**TASK TO CARRY OUT**
Reproduce each line of the entries that carries "wird".

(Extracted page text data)
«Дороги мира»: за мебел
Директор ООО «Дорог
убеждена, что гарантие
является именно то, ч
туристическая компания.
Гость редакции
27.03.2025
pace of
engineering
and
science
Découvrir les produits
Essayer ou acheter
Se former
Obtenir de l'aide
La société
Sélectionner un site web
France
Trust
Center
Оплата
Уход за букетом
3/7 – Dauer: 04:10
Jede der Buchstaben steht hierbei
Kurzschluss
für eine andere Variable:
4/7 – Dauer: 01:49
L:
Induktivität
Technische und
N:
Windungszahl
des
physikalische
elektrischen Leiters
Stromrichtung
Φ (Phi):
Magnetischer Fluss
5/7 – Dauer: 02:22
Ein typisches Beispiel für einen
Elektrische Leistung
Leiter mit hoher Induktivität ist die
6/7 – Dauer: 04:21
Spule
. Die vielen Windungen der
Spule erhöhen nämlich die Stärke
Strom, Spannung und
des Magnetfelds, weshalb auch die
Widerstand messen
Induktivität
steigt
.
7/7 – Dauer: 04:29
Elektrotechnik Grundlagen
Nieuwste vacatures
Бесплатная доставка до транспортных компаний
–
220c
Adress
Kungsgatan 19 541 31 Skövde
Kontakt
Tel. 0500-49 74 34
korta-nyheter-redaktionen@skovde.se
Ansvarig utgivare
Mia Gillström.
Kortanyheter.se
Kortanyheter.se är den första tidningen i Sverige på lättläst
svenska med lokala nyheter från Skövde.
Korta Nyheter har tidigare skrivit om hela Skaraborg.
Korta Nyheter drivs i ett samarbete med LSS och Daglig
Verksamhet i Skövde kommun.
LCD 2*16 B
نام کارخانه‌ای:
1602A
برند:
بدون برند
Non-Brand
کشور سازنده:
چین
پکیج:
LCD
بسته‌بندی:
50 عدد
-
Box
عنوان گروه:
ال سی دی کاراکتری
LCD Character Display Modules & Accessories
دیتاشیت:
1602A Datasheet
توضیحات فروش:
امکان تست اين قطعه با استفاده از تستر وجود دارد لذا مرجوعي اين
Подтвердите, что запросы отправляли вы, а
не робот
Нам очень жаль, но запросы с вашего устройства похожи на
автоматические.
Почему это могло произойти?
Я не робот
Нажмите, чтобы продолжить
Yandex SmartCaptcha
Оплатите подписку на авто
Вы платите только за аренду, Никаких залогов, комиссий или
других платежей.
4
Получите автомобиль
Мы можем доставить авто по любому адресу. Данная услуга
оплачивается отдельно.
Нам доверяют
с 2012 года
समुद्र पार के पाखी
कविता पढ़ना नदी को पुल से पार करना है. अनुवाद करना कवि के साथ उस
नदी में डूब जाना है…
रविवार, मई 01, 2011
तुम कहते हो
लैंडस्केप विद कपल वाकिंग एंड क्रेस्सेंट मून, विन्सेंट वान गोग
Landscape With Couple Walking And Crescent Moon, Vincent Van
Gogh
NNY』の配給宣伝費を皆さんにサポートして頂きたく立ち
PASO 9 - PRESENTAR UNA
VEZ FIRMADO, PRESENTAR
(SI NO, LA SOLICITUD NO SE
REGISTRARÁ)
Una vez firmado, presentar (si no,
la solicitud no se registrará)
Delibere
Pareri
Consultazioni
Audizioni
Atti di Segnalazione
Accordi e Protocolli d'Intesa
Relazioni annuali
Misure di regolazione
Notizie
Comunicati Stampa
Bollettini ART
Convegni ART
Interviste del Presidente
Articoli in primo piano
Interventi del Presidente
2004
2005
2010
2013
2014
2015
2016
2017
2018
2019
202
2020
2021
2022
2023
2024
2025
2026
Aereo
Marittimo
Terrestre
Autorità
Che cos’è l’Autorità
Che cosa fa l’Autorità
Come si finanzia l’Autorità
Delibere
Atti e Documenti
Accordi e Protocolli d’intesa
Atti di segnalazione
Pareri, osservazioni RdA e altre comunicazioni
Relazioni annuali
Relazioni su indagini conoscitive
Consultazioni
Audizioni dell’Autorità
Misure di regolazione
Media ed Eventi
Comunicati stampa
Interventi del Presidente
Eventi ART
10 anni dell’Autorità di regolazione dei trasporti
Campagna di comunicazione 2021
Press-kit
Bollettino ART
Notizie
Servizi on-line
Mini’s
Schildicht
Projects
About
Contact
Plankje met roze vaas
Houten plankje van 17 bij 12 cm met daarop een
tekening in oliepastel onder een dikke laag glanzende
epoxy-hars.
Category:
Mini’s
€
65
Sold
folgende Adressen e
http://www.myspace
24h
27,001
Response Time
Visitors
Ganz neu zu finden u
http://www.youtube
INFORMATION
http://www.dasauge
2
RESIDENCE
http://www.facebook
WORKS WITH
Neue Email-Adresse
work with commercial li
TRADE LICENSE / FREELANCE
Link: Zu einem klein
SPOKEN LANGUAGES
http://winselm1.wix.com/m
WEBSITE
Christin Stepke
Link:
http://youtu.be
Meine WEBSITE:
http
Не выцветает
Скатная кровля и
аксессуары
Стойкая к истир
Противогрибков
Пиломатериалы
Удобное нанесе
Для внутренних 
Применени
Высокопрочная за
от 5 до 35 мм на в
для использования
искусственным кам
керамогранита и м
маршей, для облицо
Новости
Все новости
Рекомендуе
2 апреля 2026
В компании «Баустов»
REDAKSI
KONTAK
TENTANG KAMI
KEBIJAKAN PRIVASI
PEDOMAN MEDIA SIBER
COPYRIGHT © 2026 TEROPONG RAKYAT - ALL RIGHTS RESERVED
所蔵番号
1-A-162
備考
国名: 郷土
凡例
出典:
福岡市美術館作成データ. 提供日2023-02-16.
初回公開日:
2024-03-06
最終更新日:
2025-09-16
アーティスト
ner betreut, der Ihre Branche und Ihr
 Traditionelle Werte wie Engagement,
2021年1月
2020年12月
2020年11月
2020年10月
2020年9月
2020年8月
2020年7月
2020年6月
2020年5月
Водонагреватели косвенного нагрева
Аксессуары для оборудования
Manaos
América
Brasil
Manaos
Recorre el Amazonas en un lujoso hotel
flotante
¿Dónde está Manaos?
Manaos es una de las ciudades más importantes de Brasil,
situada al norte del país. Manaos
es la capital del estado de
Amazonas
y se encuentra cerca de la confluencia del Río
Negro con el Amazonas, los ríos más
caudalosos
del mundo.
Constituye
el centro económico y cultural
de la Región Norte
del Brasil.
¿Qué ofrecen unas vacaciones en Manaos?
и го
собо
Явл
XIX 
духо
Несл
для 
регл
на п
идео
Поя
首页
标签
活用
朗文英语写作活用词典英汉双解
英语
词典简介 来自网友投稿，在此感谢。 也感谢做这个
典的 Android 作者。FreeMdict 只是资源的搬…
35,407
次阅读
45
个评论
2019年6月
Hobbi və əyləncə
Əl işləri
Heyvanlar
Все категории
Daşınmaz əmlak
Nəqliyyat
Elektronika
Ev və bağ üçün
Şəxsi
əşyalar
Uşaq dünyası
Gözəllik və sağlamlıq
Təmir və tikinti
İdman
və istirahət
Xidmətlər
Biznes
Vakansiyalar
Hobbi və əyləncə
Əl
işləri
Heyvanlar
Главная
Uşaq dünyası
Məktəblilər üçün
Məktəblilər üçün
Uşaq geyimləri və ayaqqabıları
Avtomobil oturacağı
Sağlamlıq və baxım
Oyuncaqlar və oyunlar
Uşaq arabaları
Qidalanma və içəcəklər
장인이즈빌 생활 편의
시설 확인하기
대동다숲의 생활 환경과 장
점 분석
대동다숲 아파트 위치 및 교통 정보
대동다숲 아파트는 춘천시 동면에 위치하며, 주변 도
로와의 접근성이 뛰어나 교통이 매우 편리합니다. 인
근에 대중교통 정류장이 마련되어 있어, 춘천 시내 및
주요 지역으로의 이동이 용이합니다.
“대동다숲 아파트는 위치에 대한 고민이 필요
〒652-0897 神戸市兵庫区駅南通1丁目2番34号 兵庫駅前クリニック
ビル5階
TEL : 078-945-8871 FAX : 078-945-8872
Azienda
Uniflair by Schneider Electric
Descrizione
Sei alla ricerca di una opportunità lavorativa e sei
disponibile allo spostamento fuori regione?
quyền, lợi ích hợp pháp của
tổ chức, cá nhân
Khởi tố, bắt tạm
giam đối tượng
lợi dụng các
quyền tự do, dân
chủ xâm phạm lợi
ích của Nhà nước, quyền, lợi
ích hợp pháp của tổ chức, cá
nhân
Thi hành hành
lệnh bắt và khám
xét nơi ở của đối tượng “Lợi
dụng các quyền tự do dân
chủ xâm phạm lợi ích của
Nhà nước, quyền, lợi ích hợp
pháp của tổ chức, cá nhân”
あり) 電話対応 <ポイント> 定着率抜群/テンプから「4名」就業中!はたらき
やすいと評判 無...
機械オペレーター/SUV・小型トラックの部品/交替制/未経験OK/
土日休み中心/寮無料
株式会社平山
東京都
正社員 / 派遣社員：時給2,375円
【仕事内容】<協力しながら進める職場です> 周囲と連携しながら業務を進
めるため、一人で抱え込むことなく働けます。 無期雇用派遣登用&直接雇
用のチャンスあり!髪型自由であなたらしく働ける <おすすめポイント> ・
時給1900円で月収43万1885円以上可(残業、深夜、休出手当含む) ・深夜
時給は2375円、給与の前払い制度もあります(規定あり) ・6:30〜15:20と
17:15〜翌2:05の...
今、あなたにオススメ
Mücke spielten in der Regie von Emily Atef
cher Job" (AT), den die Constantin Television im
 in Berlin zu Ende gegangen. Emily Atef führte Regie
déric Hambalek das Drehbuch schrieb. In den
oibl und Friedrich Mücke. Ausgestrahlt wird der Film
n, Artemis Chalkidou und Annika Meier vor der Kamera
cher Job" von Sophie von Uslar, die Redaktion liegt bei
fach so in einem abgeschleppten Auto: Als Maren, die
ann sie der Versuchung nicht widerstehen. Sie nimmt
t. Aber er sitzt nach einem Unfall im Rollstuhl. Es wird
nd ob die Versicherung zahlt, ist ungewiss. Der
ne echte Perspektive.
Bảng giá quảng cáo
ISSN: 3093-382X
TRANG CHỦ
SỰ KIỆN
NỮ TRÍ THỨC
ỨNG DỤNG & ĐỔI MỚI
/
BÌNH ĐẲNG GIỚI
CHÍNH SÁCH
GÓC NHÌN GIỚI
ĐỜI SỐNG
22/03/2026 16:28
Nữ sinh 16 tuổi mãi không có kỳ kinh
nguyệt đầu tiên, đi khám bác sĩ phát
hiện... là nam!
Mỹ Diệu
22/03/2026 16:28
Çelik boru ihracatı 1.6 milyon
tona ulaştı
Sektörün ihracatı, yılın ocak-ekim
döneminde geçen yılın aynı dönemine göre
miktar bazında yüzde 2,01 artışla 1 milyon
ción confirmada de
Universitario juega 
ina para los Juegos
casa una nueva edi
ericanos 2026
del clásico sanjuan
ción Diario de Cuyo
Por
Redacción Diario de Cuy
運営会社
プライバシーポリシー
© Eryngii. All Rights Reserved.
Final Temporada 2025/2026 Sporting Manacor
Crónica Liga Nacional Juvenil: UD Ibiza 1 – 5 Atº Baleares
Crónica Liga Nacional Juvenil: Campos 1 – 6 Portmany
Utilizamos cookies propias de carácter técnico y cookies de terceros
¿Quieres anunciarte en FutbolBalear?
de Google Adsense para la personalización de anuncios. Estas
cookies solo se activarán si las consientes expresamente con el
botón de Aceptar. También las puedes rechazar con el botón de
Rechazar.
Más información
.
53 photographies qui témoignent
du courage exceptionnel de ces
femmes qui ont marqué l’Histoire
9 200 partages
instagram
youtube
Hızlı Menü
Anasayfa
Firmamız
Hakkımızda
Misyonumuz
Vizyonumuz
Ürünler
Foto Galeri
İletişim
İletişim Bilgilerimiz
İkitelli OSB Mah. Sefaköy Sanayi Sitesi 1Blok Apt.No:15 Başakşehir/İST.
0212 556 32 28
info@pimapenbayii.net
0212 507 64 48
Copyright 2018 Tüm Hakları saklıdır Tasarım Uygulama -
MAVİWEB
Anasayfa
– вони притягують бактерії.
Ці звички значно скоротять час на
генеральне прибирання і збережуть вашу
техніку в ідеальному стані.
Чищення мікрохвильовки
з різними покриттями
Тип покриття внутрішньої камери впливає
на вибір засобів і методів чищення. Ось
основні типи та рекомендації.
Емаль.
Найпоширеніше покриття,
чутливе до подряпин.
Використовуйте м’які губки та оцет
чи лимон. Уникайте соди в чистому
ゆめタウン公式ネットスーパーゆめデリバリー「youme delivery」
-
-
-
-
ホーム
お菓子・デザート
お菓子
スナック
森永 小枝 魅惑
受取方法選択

**TASK SOLUTION**
oibl und Friedrich Mücke. Ausgestrahlt wird der Film
t. Aber er sitzt nach einem Unfall im Rollstuhl. Es wird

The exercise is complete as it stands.